Yitirmeden'i her dinleyişimde bu şarkıyı keşfetmemi sağlayan ikizimi:) bir kez daha özlüyorum. Dinledikçe anlıyorum ne kadar kör olduğumuzu, hayatımızdaki güzellikleri doğru düzgün göremediğimizi. Günün koşturmacası içinde durup düşünmeye zamanımız olmuyor, işte bunu dinleyince durup düşünüyorum. Yitirmeden anlamıyor insan, sevdiklerimizin bizim için ne kadar önemli olduğunu.

"...Yakın durmanın zor olduğu ortada
Uzak olmak her zaman en kolay
Ama en zoru..."

Küsmek çok basit, ya da birbirini görmezden gelmek. Aramamakta, ziyaret etmemekte, trip atmakta üstümüze yok. Sudan bahaneler uğruna esirgiyoruz sevgimizi. Geriye sadece paylaşamadığımız anlar kalıyor. Her gün ise biraz daha gecikiyoruz birbirimize sarılmakta. Sırf burnumuzdan kıl aldırmamak için, özlem içimizi kemirdiği halde tutuyoruz kendimizi.

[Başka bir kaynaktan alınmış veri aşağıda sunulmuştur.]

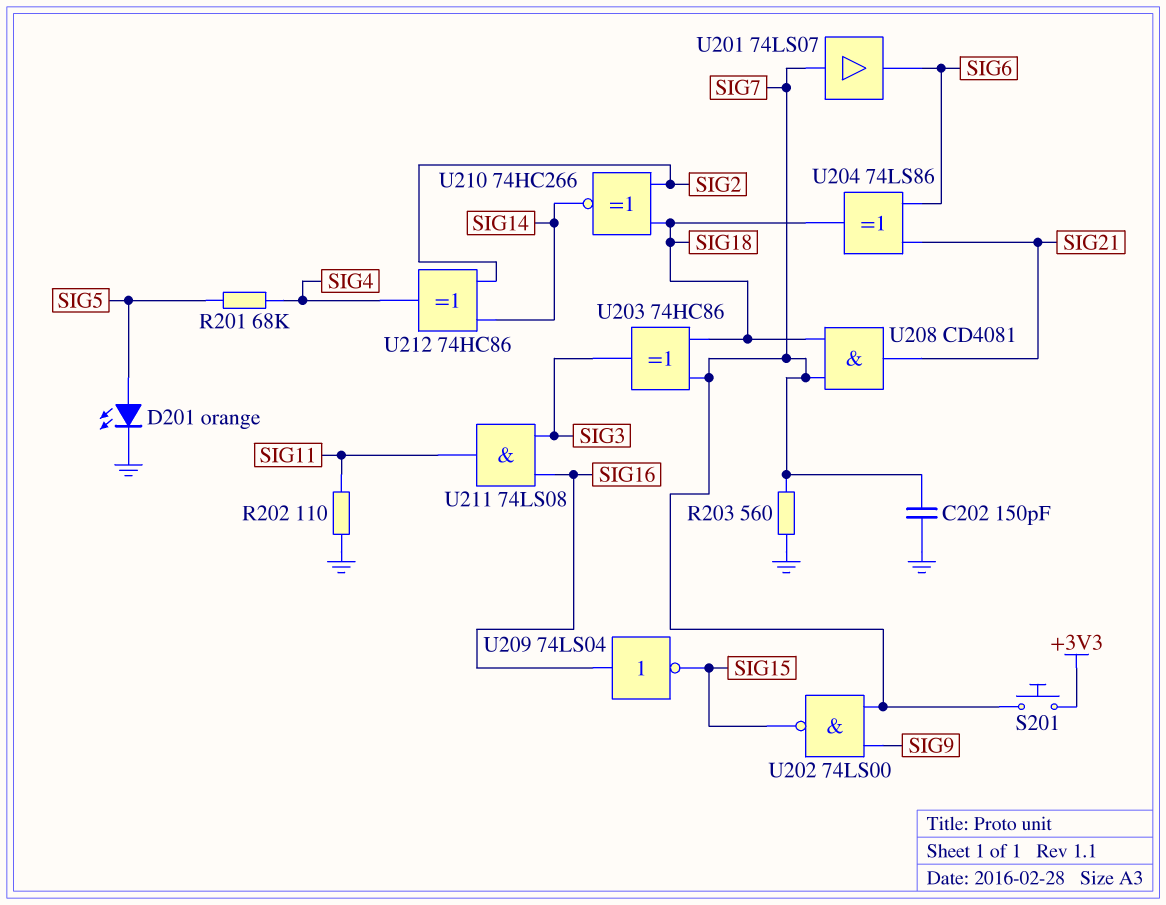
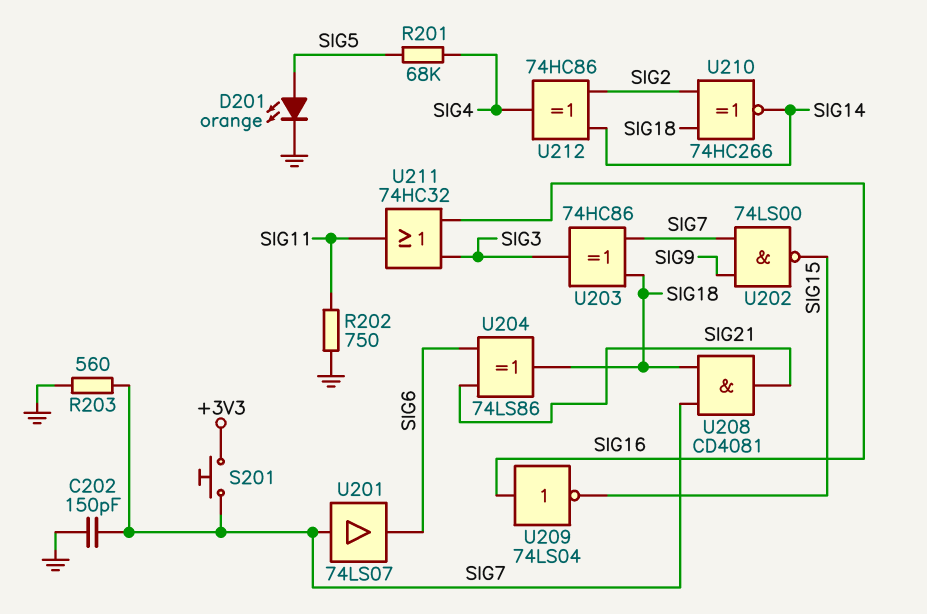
R202: 110 (GND, SIG11) -> 750 (GND, SIG11)
U211: AND 74LS08 (in SIG3, in SIG16, out SIG11) -> OR 74HC32 (in SIG3, in SIG16, out SIG11)

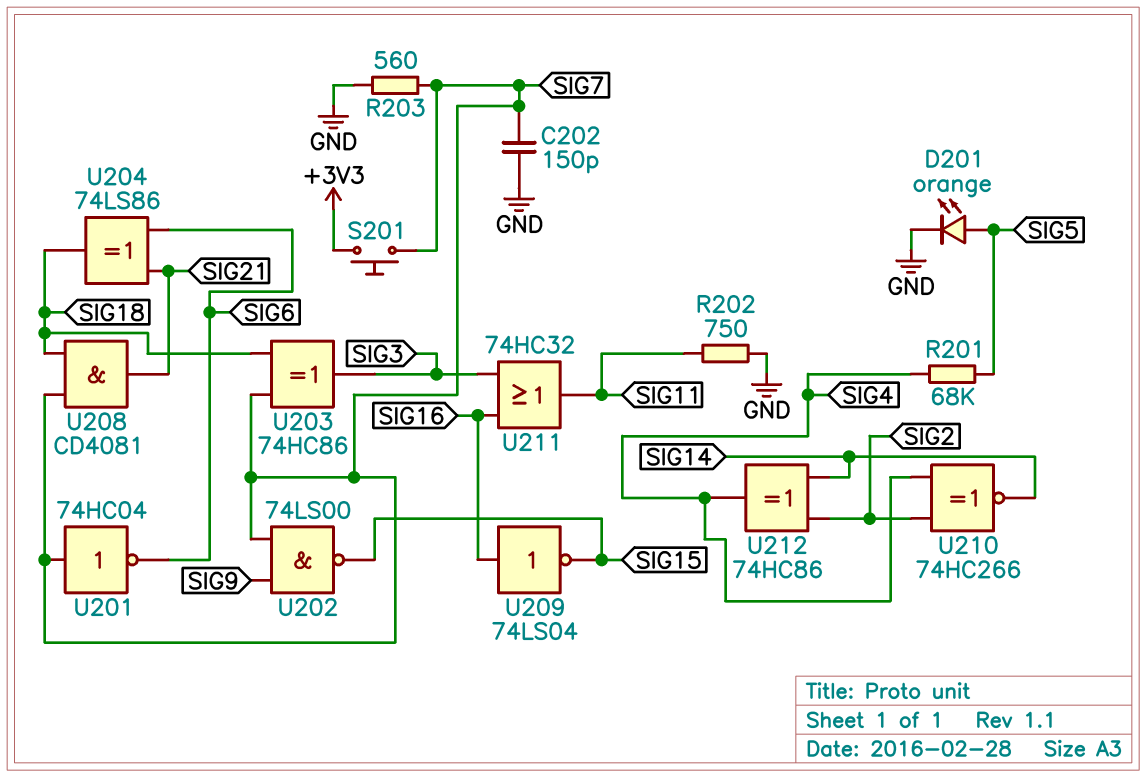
U201: buffer 74LS07 (in SIG7, out SIG6) -> NOT 74HC04 (in SIG7, out SIG6)
U210: XNOR 74HC266 (in SIG2, in SIG18, out SIG14) -> XNOR 74HC266 (in SIG2, in SIG4, out SIG14)

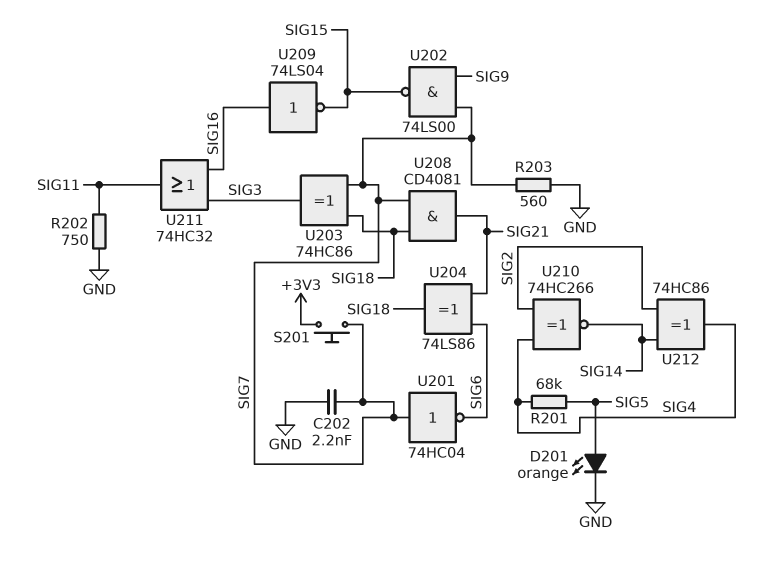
C202: 150pF (GND, SIG7) -> 2.2nF (GND, SIG7)

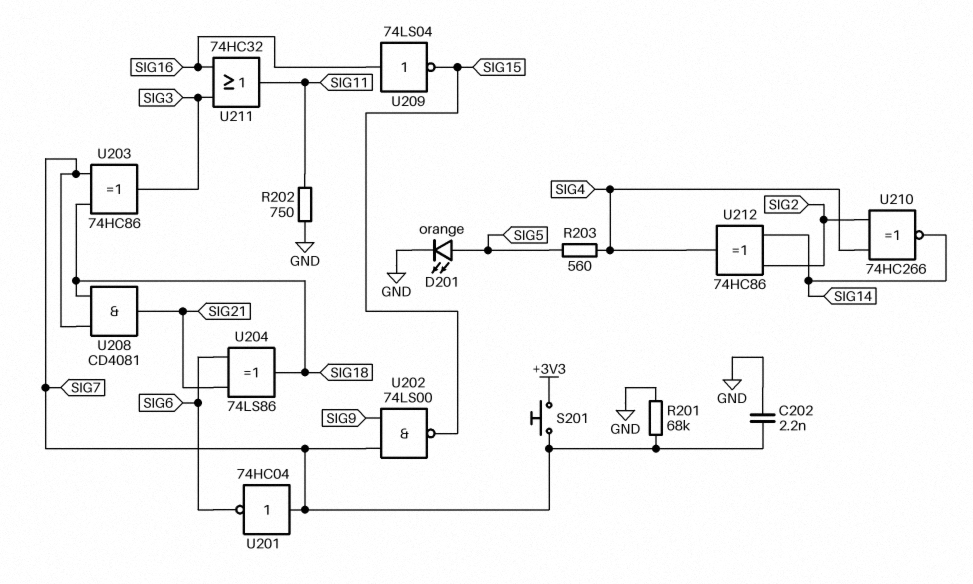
R201: 68k (SIG4, SIG5) -> 68k (GND, SIG7)
R203: 560 (GND, SIG7) -> 560 (SIG4, SIG5)

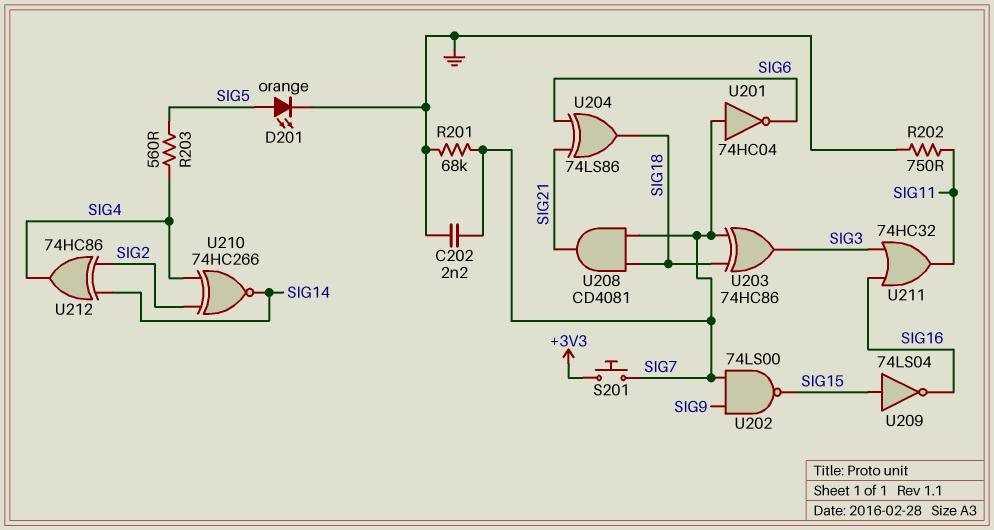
U209: NOT 74LS04 (in SIG16, out SIG15) -> NOT 74LS04 (in SIG15, out SIG16)

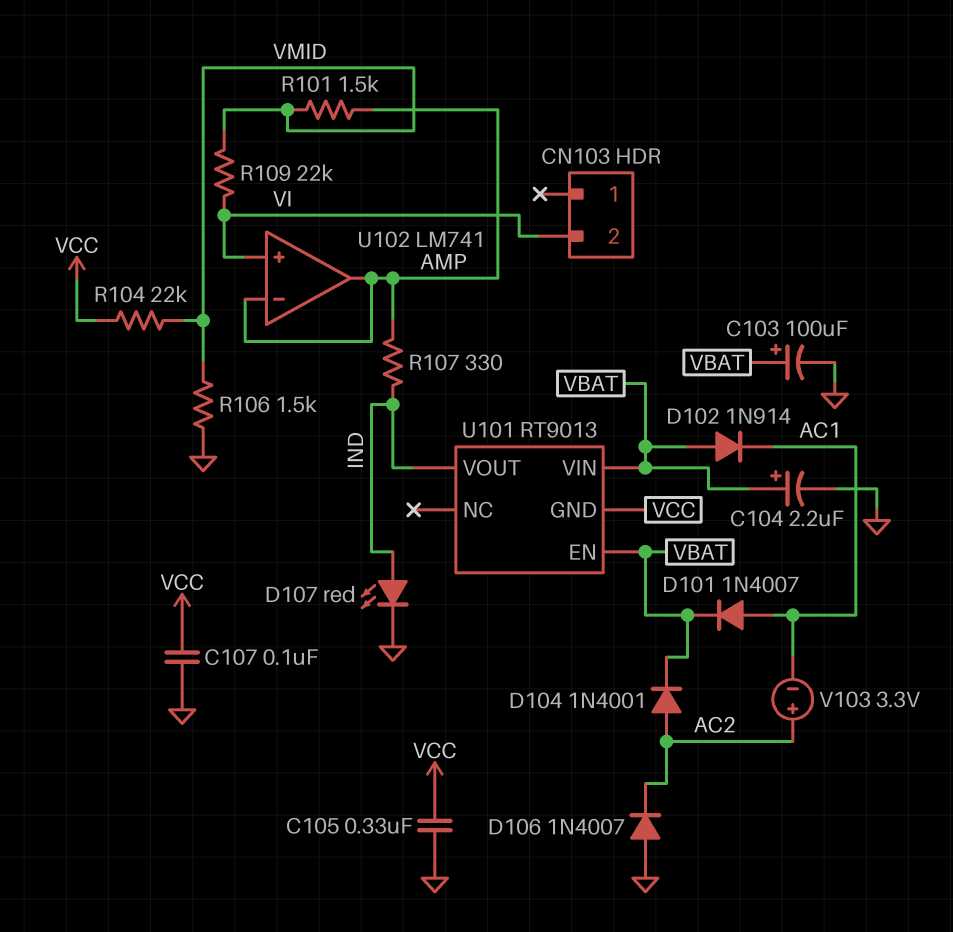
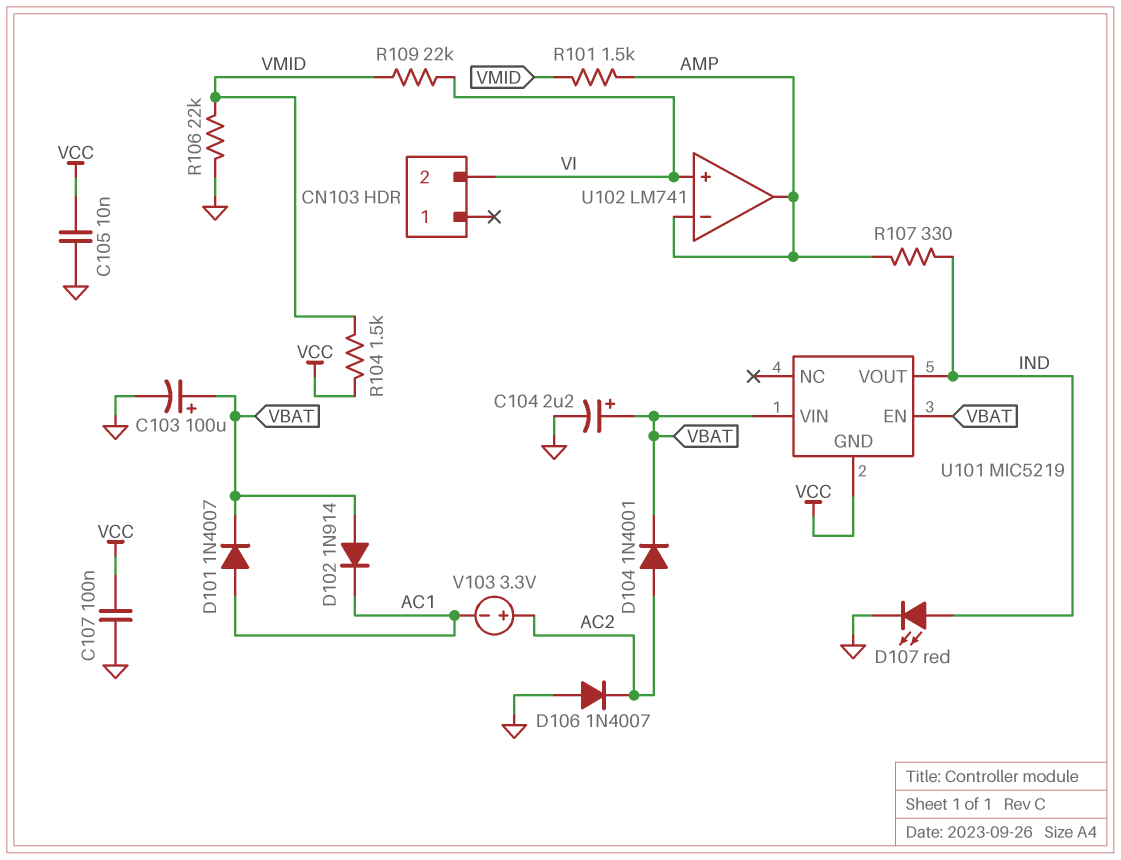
C105: 330nF (GND, VCC) -> 10nF (GND, VCC)
R104: 22k (VCC, VMID) -> 1.5k (VCC, VMID)
R106: 1.5k (GND, VMID) -> 22k (GND, VMID)
U101: RT9013 -> MIC5219

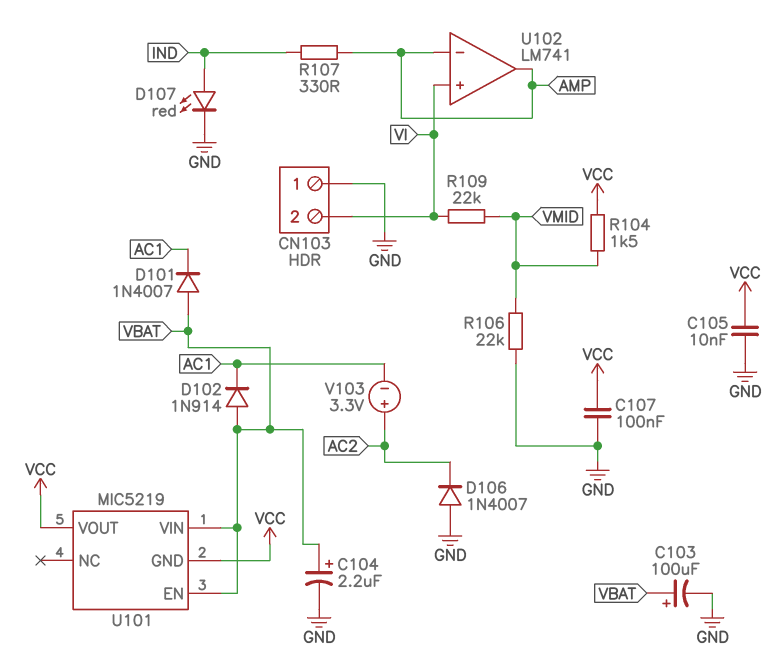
CN103 pin 1: none -> GND
D101: diode 1N4007 (A AC1, K VBAT) -> diode 1N4007 (A VBAT, K AC1)
D104: diode 1N4001 (A AC2, K VBAT) -> none
R101: 1.5k (AMP, VMID) -> none
U101 pin VOUT: IND -> VCC

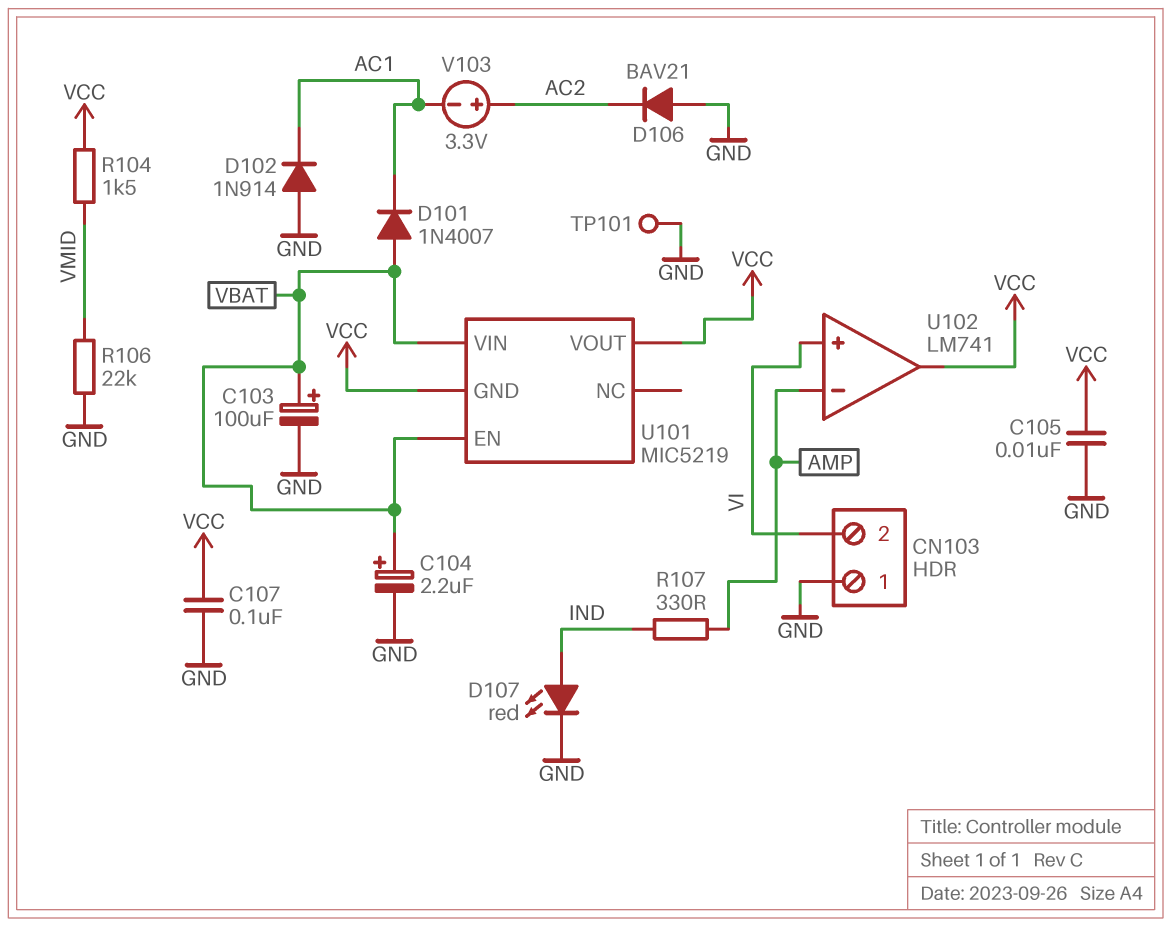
D102: diode 1N914 (A VBAT, K AC1) -> diode 1N914 (A GND, K AC1)
D106: diode 1N4007 (A GND, K AC2) -> diode BAV21 (A GND, K AC2)
R109: 22k (VI, VMID) -> none
TP101: none -> test point (GND)
U102 pin out: AMP -> VCC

İşte bu şarkı sözleri gerçekleri yüzüme vuruyor. Sevdiklerinden kilometrelerce uzakta olunca anlıyor insan, yakında olduğu zamanların değerini bilmediğini. Sevdiğine küsünce anlıyor insan, özlemin ne kadar güçlü bir his olduğunu. O zaman fark ediyorum sevgiyi sözlü olarak da paylaşmanın önemini, karizmamız çizilmesin diye kendimizi tutmanın anlamsızlığını. Onun için durmayın, sarılın birbirinize.